Gopinath Sutendra – Faculty of Medicine and Dentistry

Cardio-Oncology and Molecular Medicine

Chemotherapy-induced cardiotoxicity (CIC) is an emerging clinical problem, whereby commonly used cancer therapies cause heart failure. This generally results in early termination of cancer therapies, despite responsive tumors to chemotherapeutics. Unfortunately, while an increasing number of patients survive cancer, they end up dying from heart failure. Currently, there are no therapies to prevent or limit CIC. In addition, there are no biomarkers that predict which cancer patients are susceptible to CIC. Dr. Sutendra's research program aims to, a) discover novel mechanisms and therapeutic targets that would prevent CIC, but enhance chemotherapy-mediated tumor regression and, b) identify novel serum biomarkers that would predict which cancer patients will be susceptible to heart failure due to their cancer therapy. The outcomes from this research and training program will benefit heart failure and/or cancer patients — the two most common conditions leading to death of Canadians.

To do this, Dr. Sutendra will first focus on novel pathways–identified in his laboratory–that are selective to the heart, a tissue that is exposed to high levels of oxygen, compared to the tumor, which is exposed to low levels of oxygen. Dr. Sutendra has discovered that proteins in the heart that can initiate cell death are also preferentially oxidized, which could lead to a novel therapeutic approach to selectively inhibit death in the heart, but not the tumor. Secondly, Dr. Sutendra has identified specific tumor-secreted factors (TSFs) as novel biomarkers that predict CIC susceptibility.
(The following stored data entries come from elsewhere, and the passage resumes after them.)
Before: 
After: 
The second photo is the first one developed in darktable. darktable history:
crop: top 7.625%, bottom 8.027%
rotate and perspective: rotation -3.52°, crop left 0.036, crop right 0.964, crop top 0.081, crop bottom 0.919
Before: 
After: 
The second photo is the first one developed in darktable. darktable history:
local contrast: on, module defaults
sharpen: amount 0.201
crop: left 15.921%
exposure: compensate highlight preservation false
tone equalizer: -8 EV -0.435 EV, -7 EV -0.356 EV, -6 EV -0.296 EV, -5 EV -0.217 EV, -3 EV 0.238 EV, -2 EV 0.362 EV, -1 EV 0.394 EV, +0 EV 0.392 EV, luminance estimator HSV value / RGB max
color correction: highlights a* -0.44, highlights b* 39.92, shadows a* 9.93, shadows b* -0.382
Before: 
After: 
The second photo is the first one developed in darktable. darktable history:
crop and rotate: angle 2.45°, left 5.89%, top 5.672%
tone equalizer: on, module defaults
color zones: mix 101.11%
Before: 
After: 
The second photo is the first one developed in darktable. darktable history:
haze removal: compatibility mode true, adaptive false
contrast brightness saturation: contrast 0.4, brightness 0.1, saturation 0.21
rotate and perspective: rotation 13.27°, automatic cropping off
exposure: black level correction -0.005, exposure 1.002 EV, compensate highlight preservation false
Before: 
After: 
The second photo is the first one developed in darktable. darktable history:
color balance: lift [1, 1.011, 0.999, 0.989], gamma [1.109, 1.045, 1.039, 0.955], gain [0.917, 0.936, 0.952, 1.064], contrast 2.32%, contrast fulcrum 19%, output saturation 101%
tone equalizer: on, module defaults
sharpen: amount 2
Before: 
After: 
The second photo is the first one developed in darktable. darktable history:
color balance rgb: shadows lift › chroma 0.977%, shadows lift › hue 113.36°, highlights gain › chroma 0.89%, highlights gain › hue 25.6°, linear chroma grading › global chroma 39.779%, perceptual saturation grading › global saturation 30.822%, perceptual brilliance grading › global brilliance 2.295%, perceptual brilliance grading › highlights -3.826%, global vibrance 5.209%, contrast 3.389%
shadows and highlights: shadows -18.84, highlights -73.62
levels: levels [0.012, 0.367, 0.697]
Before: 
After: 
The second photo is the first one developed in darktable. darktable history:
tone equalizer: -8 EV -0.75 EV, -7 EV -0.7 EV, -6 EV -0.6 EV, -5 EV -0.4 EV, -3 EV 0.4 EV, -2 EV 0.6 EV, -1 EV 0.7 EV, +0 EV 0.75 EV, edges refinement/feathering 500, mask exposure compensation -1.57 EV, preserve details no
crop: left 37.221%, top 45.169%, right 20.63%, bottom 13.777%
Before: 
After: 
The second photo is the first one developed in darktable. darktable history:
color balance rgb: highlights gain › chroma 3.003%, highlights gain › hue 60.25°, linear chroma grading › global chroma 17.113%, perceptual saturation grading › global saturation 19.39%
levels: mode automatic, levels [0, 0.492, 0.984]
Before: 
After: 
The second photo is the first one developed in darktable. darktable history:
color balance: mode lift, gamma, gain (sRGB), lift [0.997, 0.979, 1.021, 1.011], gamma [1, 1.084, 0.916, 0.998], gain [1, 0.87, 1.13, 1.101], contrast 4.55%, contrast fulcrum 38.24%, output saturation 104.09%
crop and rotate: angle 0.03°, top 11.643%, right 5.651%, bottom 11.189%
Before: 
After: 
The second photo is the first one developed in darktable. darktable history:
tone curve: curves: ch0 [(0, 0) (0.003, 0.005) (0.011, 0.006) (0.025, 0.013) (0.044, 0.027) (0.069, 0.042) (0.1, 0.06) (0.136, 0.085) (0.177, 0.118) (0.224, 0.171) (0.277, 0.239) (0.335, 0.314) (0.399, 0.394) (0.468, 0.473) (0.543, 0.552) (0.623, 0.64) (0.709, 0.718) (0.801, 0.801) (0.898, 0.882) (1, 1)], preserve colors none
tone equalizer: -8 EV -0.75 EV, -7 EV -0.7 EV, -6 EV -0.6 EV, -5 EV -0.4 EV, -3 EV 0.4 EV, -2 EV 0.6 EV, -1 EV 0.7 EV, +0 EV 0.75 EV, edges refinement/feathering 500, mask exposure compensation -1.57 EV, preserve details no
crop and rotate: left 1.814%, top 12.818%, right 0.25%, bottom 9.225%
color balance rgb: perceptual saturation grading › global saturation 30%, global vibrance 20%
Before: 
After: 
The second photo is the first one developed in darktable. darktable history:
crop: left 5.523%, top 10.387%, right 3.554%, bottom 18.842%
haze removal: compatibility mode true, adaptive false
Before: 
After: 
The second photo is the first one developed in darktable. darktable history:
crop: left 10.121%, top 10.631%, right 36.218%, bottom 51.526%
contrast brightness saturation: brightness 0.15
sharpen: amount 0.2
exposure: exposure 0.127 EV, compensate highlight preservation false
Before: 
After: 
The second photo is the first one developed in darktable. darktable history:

It also appears that these TSFs directly suppress a unique survival pathway in the heart that makes the heart susceptible to death from chemotherapeutics, identifying additional therapeutic targets. This work is highly novel and translational, with the outcomes of this research program providing new therapeutic targets, and potential biomarkers, against CIC.

Tian Tang

Tian Tang – Faculty of Engineering

Multi-scale Modeling of Soft Materials and Interfaces

Dr. Tian Tang has proposed a research program that aims at advancing the understanding and application of soft materials and interfaces. Soft materials, such as polymers, and interfaces, such as those in emulsions, are ubiquitous, and they govern many phenomena in life science and engineering applications. Solid-solid, liquid-liquid and solid-liquid interfaces are crucial in the development of adhesives, drug or cosmetic suspensions, and other colloidal processes. However, they can also cause serious industrial problems such as costly challenges in crude oil and wastewater treatments. Performances of soft materials and interfaces are complex–determined by both interactions between constituting molecules at the microscopic scale and their collective behaviors that render macroscopic functions. The overarching goal of this program is to achieve systematic design of advanced soft materials with desired bulk and interfacial properties.

The proposed program will focus on three themes: 1) molecular binding, aggregation and assembly; 2) advanced polymers; and 3) interfaces in colloidal systems. Modeling methods across different scales will be employed and integrated, including quantum mechanics, molecular mechanics, coarse-grained and continuum levels. Striking a balance between basic science and applied research, this program will contribute to several important fields that impact health, nanotechnology, energy and environment. Tools created from the program in the forms of model libraries, mathematical solutions and numerical codes, will bring long-term benefits to the broad materials research community.